Antibiotic treatment of infected individuals is also used to shorten the course of illness 

and the duration of shedding of the bacteria in stool. Effective antibiotics against 

cholera include tetracycline, doxycycline (Vibramycin), sulfa drugs such as trimethoprim 

(Primsol) and trimethoprim/sulfamethoxazole (Bactrim), ciprofloxacin (Cipro), erythromycin 

(Ery-Tab), and azithromycin (Zithromax).

Education and awareness campaigns in epidemic areas permit early treatment of those 

infected, as well as establishing local prevention measures.

Vaccination is an important tool in outbreak control. The World Health Organization stocks 

two oral cholera vaccines (Dukoral and Shanchol) that have been used successfully in mass 

vaccination campaigns. Mass antibiotic treatment is not used because it does not stop 

epidemics or the spread of cholera. It also leads to resistance to the antibiotics when 

they are actually needed.


What Are Complications of Cholera?

The complications of untreated cholera are mainly shock and death from massive fluid loss. 

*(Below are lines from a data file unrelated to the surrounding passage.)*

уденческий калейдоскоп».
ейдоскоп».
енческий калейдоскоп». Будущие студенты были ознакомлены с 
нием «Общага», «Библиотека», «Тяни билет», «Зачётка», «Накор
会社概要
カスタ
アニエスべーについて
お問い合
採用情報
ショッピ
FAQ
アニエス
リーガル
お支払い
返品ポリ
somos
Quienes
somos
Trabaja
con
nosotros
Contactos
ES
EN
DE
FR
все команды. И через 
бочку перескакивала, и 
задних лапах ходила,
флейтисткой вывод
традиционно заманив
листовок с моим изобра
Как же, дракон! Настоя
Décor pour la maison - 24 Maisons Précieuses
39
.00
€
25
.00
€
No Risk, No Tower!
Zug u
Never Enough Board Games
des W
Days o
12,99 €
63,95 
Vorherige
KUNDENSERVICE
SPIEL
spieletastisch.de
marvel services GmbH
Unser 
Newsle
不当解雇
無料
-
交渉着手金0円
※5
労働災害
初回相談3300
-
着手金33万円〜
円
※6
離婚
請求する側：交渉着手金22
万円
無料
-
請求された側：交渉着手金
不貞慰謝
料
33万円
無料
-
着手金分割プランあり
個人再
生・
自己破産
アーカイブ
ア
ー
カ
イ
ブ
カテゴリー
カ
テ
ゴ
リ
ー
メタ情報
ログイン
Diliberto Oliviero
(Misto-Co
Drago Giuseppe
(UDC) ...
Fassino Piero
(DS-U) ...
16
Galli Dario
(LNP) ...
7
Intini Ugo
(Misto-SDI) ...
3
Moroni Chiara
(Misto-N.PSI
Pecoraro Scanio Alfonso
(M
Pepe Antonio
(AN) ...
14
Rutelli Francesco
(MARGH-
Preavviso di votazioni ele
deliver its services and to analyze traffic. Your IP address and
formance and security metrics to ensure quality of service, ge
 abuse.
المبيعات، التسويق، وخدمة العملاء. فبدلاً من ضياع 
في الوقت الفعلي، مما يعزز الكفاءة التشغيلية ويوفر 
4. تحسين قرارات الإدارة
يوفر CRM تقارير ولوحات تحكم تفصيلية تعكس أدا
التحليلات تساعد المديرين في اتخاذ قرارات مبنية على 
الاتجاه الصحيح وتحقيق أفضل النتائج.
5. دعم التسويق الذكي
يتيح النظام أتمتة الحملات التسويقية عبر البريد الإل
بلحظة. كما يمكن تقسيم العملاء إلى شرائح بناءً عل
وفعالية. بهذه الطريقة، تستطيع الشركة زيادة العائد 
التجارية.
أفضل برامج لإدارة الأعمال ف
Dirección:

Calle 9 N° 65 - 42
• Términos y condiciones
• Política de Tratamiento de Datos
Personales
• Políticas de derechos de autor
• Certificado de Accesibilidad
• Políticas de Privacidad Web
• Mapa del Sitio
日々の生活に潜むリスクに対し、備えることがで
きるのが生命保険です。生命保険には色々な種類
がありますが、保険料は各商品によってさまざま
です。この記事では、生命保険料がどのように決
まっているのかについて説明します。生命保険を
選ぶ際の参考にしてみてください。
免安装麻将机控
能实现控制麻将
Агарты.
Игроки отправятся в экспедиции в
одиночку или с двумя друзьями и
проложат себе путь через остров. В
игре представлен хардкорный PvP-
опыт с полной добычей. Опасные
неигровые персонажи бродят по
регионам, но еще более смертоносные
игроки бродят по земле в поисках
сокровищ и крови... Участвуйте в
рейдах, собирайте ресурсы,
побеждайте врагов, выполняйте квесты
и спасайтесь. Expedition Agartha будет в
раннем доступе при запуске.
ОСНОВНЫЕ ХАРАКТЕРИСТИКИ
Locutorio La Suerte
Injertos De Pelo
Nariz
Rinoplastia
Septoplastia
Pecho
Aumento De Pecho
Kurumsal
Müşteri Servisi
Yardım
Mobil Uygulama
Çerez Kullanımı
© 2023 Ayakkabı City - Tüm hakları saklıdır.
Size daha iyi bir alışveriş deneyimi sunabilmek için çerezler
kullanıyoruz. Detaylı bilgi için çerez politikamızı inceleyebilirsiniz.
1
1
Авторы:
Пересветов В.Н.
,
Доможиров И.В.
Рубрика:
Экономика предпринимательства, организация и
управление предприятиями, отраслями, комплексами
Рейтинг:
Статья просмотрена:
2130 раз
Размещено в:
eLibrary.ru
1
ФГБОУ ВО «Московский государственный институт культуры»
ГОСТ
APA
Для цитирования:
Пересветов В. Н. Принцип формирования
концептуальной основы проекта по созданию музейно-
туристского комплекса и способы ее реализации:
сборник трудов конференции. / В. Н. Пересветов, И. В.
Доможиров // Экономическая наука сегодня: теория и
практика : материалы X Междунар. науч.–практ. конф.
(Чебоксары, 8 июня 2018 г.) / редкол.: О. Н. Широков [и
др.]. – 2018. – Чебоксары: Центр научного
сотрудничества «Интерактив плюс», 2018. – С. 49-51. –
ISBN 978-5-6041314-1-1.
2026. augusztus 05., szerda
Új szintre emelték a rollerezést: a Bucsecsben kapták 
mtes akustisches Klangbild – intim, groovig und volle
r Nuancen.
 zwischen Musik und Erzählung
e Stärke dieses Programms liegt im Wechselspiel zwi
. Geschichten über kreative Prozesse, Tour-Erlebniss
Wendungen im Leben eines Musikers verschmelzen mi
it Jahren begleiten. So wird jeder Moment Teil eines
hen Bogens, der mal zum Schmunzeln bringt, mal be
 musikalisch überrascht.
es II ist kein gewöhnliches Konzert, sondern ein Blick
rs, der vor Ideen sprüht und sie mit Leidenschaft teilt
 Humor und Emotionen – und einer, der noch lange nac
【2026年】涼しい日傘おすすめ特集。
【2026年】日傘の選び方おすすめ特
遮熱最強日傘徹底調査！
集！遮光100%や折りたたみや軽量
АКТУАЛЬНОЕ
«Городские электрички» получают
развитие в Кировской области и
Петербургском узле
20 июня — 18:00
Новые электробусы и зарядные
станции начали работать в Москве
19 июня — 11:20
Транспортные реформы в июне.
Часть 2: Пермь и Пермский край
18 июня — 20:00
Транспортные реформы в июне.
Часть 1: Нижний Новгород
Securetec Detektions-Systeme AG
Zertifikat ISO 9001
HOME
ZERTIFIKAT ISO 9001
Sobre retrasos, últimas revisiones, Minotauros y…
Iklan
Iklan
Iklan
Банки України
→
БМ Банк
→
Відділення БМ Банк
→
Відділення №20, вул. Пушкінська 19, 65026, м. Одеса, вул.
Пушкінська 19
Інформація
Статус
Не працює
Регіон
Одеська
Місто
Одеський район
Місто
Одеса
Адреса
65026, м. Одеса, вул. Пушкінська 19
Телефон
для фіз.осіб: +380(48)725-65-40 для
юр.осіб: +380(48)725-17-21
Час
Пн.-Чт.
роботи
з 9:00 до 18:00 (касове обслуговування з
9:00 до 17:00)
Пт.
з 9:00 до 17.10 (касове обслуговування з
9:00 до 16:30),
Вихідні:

Massive electrolyte loss can lead to lethal cardiac rhythm disturbances and seizures.


What Is the Prognosis for Cholera?

Without replacement fluids, cholera is most often lethal in infants, young children, the 

malnourished, and the elderly. Yet if basic oral hydration and electrolyte replacement is 

available, the prognosis is good for surviving cholera.

Cholera: Cholera is a highly contagious disease that causes profuse amounts of watery 

diarrhea, often referred to as "rice water stool." Treatment of cholera involves 

rehydration and the administration of antibiotics to shorten the course of the disease. 


There are vaccines that can aid in the prevention of cholera.